Cheese lovers, mark your calendars. June 4 is National Cheese Day in the United States, so it’s the ideal excuse for you to indulge in your obsession with feta, cheddar or mozzarella. Pay tribute by ordering a cheese foam bubble tea, or show your commitment by standing in a three hour queue for a Shake Shack cheeseburger.
We believe in going back to basics, and appreciating cheese in its raw form — that is, on a platter. A cheese platter, or charcuterie board, is the perfect dish to serve at any dinner party — it’s a visual spectacle and helps fill the tummies of the peckish, while they await the main course.
Here, Singapore’s top cheese and wine connoisseurs answer 10 most commonly asked questions on how to create the perfect cheese plate:
1. How many types of cheese should be on the platter?
The answer is simple: It’s really up to you. But if you need to put a number on it, the magic number is six, according to Regent Singapore’s Chef Luca Beccalli.
Be it a party of two, ten or twenty, at least six cheeses is just about right to offer a good variety. For more than 10 guests, you could go up to nine types of cheeses.
A well-balanced platter should have a mix of cheeses — hard/soft, strong/mild and varied in the constituent milks, such as cow, sheep, goat.
“The key is not to have an overwhelming selection, but to have a fair selection of each cheese type,” says Chef Luca, a senior sous chef at Basilico, which boosts a dedicated cheese room. “One thing to note is that the more cheese you serve on the platter, the more accompaniments, condiments and sides you have to prepare to cleanse your palate throughout the tasting.”

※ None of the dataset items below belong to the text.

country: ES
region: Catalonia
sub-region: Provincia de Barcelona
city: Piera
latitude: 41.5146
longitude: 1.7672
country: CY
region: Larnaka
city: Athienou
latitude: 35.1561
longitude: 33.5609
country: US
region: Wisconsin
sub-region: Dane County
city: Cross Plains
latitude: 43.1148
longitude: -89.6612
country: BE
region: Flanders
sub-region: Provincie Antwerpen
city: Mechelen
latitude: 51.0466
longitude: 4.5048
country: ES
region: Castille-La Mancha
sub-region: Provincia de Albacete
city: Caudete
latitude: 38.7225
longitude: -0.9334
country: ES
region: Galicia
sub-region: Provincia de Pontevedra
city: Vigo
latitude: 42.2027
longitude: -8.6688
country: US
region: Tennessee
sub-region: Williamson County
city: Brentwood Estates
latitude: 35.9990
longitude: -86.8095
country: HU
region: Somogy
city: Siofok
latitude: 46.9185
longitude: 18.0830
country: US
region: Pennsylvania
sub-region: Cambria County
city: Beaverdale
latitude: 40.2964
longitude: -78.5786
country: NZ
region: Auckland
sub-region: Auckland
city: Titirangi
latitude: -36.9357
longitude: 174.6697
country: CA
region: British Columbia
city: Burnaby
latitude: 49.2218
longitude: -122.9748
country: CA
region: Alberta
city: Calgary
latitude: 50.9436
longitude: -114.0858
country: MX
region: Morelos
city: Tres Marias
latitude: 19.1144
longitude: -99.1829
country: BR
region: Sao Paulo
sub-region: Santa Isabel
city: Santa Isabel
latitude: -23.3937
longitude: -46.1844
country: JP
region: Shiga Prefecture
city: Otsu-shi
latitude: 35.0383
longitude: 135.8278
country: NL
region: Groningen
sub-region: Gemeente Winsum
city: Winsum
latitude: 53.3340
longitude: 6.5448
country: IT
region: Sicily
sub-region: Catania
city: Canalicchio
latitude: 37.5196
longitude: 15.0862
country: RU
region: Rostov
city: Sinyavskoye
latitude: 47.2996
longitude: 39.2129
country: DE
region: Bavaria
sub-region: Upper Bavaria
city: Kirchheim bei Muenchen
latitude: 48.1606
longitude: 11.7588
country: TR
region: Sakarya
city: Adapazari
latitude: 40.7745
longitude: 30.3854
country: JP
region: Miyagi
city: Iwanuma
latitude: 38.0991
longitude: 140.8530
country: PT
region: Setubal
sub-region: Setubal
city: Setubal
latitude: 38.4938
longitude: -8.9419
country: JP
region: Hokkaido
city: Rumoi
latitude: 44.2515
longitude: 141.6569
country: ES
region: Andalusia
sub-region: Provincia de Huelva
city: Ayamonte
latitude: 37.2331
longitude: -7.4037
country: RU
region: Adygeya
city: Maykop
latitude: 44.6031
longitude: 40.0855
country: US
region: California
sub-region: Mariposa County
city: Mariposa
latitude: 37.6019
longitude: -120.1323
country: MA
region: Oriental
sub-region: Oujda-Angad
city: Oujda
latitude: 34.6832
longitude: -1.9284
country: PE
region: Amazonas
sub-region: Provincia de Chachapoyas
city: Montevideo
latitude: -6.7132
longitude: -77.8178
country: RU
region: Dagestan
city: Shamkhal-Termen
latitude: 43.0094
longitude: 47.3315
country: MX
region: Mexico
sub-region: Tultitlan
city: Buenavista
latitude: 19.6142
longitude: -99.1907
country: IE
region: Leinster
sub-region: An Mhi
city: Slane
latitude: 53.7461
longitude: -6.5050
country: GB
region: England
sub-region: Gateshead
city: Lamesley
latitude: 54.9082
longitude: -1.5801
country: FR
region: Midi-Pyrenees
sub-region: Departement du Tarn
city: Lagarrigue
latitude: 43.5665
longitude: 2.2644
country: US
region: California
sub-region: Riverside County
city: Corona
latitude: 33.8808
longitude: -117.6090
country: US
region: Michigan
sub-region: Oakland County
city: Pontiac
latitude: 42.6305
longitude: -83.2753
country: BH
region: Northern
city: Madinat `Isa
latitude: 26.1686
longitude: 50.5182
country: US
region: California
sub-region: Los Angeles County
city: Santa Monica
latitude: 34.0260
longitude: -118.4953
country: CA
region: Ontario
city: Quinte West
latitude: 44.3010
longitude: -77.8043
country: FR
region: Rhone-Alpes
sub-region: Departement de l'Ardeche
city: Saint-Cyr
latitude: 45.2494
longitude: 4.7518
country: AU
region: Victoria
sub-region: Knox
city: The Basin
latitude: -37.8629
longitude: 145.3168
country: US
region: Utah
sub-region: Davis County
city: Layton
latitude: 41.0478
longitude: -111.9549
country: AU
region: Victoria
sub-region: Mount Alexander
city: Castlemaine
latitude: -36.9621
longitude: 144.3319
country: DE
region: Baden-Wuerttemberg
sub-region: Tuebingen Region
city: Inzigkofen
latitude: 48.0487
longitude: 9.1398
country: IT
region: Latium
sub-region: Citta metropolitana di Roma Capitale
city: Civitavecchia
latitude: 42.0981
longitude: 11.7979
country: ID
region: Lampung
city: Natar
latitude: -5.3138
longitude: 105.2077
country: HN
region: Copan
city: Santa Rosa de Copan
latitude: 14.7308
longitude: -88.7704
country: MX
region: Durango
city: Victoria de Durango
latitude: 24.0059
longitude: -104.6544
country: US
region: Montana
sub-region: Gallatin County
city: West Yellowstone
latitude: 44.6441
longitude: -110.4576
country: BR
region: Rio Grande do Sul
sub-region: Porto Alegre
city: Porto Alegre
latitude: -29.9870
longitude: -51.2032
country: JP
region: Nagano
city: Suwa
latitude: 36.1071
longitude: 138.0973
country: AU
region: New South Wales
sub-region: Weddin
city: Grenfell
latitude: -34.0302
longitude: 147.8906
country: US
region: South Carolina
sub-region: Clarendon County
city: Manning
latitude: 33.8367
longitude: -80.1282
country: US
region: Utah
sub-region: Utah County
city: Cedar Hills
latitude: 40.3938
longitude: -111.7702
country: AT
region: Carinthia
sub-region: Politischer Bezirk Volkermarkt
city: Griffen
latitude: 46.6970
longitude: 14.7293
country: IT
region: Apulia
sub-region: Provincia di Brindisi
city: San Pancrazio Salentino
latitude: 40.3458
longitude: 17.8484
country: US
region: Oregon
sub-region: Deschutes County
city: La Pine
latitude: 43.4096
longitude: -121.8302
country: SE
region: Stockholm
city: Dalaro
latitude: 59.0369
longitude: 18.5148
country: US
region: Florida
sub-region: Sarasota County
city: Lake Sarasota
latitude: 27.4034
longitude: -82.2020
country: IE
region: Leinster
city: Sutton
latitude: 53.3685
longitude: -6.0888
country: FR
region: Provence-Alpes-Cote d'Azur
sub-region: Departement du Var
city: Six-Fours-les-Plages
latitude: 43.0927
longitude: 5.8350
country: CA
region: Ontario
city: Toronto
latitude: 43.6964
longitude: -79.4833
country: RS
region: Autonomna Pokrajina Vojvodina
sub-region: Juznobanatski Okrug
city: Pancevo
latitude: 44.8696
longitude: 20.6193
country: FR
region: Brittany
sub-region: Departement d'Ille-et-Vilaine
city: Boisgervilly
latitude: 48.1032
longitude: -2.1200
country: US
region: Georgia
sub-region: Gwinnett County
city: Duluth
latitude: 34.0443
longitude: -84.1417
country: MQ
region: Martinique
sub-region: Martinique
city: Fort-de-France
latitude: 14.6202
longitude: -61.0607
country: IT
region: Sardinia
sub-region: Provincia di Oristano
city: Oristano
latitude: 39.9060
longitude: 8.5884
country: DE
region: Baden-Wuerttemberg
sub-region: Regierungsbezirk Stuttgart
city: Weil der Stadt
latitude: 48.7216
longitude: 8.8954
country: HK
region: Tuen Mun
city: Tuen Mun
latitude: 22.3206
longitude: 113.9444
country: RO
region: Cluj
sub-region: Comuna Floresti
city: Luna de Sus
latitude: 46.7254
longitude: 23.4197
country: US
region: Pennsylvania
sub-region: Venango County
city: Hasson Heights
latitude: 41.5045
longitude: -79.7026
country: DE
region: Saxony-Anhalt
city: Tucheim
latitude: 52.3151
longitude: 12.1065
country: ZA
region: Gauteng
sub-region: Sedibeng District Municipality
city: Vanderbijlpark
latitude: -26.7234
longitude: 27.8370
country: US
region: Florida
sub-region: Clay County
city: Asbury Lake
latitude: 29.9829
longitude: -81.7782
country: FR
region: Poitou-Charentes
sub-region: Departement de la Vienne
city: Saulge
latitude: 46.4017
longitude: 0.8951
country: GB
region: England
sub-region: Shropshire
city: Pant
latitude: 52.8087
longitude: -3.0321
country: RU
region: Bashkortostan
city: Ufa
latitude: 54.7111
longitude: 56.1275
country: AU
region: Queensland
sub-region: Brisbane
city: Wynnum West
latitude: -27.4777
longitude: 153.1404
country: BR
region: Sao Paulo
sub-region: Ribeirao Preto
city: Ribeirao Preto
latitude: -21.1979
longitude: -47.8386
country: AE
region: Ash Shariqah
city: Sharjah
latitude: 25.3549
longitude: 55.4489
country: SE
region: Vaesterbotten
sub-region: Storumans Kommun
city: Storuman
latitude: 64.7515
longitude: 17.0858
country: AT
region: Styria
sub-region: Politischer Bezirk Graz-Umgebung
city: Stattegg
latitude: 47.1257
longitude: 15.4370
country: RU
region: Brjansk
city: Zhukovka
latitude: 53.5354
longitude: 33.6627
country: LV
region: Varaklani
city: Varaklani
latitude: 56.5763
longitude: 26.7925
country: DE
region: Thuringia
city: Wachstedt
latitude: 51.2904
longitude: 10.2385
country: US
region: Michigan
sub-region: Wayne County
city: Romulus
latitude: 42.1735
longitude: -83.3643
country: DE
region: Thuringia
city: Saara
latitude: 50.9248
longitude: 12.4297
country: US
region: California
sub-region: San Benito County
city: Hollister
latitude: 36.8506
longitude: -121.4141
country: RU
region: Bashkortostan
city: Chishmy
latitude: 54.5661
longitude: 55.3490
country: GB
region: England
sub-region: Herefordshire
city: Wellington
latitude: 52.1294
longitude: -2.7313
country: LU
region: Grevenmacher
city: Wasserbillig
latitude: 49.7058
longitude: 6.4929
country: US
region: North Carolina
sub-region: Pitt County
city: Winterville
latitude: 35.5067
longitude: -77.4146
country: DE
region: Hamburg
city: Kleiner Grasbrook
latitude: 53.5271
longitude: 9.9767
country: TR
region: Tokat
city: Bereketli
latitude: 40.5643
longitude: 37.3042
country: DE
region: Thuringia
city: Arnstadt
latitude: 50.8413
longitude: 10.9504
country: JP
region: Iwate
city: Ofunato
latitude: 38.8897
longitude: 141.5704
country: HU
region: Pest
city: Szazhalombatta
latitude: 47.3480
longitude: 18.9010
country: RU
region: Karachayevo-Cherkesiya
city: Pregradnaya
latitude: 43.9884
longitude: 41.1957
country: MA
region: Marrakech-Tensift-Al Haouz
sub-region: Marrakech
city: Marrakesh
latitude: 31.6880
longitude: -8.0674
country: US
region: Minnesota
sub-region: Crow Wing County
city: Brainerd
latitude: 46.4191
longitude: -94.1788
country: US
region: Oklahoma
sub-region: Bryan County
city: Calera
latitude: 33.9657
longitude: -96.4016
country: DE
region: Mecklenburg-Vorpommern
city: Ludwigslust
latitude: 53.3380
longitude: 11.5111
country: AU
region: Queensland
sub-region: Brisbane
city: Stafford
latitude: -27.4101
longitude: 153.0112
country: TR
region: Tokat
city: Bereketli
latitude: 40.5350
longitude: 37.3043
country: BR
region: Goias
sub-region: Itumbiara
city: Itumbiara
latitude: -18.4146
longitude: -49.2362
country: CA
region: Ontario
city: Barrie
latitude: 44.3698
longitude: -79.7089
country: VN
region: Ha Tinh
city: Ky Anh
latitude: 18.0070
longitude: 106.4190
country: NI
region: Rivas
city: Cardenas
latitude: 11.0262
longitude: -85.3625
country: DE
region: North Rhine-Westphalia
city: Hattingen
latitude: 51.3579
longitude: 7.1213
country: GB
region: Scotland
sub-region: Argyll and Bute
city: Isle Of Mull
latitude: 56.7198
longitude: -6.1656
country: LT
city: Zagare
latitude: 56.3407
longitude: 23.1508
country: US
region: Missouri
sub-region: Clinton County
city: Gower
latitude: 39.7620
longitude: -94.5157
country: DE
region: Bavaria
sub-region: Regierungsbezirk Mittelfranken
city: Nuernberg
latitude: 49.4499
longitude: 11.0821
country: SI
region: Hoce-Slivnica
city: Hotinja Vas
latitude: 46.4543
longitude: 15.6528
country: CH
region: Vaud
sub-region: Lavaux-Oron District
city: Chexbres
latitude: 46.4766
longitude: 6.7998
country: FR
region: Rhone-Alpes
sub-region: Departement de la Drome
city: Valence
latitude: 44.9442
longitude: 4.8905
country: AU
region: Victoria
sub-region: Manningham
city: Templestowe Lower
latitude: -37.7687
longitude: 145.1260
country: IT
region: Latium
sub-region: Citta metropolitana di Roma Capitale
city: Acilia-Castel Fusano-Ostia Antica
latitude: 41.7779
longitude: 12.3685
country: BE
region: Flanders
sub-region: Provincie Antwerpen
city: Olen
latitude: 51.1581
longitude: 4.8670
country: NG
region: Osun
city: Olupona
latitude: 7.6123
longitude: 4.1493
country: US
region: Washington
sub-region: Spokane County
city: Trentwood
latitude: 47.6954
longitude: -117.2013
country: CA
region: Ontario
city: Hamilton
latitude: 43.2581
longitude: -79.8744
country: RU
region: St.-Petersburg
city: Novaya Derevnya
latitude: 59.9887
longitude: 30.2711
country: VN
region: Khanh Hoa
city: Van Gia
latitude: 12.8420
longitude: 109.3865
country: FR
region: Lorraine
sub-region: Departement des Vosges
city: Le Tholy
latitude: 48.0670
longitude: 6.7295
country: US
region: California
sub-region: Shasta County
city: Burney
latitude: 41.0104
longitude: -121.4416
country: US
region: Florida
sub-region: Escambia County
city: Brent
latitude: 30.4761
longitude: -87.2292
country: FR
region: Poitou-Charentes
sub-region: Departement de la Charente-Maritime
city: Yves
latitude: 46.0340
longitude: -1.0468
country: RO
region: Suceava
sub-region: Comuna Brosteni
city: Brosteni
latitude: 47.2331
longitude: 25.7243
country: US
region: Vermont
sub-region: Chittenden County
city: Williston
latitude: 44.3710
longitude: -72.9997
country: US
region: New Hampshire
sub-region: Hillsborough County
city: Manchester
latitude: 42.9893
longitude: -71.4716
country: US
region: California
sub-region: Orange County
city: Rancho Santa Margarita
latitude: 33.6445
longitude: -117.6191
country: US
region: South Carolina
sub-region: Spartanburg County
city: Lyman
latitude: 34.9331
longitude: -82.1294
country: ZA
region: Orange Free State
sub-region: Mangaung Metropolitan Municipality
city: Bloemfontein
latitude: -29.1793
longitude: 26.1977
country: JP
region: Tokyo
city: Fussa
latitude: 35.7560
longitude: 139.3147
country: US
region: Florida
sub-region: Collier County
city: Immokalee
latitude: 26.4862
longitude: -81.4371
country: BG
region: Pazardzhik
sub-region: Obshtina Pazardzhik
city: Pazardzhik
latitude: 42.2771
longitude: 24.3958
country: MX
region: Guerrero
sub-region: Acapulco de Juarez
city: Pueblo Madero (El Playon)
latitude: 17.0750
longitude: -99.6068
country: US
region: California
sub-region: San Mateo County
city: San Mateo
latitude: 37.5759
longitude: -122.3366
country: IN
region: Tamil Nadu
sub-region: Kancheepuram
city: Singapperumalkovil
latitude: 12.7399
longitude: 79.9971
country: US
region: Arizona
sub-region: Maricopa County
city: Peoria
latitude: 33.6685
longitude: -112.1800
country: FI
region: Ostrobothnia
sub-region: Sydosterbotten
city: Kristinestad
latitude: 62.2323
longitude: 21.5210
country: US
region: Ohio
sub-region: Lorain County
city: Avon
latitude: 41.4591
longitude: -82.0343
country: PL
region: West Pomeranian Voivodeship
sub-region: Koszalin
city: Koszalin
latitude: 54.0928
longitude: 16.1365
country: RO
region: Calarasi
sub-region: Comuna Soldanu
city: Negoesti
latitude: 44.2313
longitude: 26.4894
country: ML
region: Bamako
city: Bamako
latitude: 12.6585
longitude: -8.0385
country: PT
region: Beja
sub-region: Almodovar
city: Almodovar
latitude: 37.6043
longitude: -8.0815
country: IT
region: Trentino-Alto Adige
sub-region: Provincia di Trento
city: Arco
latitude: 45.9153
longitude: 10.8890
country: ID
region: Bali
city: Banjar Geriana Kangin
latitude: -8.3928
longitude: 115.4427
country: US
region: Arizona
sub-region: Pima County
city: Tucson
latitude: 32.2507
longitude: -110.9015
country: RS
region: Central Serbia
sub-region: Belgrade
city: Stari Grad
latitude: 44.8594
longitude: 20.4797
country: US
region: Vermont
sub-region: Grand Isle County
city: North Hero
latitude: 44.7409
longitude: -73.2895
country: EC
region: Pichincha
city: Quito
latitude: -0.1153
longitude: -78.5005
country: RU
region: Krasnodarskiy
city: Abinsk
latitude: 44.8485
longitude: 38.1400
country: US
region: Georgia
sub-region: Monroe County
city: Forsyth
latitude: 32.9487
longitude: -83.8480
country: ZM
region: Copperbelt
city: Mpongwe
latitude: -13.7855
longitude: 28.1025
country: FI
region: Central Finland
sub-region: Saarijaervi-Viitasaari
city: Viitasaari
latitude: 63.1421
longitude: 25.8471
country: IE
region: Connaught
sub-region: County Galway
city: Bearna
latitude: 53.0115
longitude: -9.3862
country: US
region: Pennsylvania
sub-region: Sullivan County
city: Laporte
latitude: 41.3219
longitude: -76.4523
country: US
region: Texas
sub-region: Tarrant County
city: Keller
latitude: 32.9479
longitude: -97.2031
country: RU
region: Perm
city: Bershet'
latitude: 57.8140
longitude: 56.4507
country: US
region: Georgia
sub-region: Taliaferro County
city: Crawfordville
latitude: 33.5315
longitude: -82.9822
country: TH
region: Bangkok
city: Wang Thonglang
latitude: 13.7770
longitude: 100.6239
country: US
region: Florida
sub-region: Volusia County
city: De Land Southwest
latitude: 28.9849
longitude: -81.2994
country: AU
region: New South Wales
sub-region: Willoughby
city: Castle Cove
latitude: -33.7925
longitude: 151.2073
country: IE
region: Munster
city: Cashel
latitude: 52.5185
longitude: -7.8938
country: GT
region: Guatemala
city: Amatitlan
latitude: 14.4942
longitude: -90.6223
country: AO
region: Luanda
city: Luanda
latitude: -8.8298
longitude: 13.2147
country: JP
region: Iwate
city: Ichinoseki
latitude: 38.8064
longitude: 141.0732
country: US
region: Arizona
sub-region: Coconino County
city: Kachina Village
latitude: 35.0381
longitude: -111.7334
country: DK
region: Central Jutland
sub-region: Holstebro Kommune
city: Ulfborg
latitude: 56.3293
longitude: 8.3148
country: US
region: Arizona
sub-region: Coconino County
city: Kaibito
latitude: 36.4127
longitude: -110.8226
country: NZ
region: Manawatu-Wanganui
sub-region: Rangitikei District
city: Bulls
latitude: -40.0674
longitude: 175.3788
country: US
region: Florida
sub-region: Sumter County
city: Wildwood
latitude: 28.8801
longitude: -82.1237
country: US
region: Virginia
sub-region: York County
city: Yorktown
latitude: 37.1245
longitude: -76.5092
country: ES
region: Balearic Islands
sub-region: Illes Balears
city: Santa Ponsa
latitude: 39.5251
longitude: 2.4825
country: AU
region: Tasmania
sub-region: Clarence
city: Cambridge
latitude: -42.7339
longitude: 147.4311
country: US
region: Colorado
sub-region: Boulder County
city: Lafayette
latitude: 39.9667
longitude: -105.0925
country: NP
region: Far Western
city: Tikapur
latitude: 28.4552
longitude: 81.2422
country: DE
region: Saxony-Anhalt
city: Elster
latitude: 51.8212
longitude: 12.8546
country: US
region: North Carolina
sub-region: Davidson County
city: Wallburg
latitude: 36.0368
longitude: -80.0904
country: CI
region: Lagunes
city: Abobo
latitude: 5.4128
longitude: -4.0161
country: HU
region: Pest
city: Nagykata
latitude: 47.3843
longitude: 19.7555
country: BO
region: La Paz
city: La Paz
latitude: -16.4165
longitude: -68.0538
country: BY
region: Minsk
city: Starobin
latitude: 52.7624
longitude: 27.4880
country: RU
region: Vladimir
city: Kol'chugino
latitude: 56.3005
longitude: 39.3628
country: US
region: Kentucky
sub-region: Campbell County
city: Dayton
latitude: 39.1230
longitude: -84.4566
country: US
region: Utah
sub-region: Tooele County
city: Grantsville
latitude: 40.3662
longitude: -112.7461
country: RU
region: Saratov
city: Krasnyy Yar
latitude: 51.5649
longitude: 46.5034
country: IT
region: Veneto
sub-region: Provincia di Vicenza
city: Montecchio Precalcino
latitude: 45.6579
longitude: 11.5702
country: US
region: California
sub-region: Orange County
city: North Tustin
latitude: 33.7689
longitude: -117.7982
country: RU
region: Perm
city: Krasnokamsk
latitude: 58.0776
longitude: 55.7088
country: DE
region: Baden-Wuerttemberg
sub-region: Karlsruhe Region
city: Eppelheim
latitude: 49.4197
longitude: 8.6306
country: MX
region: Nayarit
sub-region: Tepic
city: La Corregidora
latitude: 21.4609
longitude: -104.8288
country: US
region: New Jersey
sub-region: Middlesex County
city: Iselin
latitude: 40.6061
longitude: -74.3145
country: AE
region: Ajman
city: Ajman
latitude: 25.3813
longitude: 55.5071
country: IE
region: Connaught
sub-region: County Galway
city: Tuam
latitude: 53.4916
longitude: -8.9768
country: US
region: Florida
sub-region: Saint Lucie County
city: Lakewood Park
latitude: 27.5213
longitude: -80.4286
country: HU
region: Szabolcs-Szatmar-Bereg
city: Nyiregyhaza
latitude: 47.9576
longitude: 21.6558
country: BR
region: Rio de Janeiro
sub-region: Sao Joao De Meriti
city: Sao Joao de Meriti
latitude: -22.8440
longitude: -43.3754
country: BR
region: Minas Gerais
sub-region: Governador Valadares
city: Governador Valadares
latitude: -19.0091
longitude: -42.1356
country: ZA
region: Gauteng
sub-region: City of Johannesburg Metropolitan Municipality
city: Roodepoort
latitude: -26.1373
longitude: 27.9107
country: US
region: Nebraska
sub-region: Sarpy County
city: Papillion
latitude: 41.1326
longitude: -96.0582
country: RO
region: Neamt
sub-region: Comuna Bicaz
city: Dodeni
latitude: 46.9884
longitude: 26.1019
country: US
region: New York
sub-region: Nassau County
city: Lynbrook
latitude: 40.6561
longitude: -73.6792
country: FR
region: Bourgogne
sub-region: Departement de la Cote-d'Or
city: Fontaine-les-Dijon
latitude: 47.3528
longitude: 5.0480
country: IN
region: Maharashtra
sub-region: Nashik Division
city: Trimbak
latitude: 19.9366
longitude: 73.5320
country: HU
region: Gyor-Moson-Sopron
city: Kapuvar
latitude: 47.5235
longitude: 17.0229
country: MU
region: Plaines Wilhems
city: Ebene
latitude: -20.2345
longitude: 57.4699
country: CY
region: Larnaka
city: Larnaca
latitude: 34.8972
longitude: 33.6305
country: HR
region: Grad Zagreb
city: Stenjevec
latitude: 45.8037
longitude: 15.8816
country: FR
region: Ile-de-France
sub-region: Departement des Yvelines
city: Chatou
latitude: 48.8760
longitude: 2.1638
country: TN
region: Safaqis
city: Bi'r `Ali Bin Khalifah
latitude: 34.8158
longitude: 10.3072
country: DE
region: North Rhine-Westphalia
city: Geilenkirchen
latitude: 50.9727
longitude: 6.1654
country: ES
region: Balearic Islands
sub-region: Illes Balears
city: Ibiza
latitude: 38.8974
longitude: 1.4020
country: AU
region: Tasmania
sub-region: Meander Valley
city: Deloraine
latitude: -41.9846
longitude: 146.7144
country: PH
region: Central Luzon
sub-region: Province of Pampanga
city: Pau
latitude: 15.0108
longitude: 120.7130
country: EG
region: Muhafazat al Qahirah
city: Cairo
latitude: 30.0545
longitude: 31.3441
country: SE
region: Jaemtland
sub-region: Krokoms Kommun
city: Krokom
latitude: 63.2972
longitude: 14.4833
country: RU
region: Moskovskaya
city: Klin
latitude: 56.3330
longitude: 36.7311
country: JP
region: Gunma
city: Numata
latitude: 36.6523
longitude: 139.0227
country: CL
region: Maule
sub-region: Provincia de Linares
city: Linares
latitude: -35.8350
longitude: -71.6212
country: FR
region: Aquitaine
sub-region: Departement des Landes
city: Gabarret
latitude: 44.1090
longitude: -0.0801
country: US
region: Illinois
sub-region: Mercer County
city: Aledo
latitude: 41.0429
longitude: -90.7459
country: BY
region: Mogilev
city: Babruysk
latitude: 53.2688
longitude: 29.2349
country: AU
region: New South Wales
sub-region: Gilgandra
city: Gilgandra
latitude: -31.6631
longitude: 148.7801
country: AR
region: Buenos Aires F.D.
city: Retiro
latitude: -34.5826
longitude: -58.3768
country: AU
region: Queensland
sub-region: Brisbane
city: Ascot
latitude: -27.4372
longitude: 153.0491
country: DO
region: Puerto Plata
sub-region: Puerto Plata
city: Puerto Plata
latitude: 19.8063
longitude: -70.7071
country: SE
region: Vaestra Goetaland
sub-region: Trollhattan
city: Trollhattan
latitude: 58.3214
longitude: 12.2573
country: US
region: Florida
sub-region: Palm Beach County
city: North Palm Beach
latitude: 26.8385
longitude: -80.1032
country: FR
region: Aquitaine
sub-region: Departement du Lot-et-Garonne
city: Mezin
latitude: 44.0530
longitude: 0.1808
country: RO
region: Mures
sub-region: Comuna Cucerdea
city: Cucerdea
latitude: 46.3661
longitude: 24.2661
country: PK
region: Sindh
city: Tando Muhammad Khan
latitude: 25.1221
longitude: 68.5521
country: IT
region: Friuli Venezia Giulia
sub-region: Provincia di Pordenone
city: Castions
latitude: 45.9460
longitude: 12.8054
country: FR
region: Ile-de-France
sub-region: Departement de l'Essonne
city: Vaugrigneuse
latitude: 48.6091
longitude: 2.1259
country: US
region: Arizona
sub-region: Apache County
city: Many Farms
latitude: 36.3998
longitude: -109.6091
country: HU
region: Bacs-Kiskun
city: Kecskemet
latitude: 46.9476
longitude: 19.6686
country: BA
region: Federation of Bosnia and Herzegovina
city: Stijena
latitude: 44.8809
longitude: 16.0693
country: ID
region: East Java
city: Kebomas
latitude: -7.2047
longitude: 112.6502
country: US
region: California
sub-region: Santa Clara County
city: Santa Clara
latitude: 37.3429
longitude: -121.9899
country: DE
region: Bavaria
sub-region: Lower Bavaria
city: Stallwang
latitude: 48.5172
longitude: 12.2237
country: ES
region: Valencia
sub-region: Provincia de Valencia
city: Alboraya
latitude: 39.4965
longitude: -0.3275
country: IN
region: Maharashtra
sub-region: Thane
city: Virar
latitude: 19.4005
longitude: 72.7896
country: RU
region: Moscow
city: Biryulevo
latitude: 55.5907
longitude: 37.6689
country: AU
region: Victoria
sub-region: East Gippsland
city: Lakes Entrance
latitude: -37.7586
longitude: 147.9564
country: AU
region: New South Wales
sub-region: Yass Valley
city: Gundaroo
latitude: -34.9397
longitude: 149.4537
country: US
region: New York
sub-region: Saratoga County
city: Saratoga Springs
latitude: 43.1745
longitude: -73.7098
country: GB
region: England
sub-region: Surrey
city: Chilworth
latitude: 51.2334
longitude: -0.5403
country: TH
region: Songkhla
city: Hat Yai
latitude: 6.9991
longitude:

2. What accompaniments go well with cheese?
Cheese and crackers are a classic combo, but what other accompaniments go well with cheese? Take your pick from the sweet or savoury.
The Sweet: Fruits go beautifully with cheeses. An apple or apricot’s natural sweetness complements the creaminess of cheese.
You can choose fruits in any form — fresh, dried or mashed up as a jam. Try pairing green grapes with Taleggio, which is a mild flavoured cheese made from cow’s milk. The crunchy grapes complements Taleggio’s soft texture.
The Savoury: Just like how we love our ham and cheese in a sandwich, the same combo goes well on a platter. A popular pairing is prosciutto di Parma and parmigiano-reggiano, an Italian cheese hailed as the King of Parmesans. The saltiness of the cheese complements the soft, buttery ham slices.
If you’re craving for a stronger taste, go for aged Gouda and a chorizo. Prepare for an explosion of bold flavours in your mouth — Gouda’s smoky flavour plus the spiciness of the Spanish sausage will be heavenly.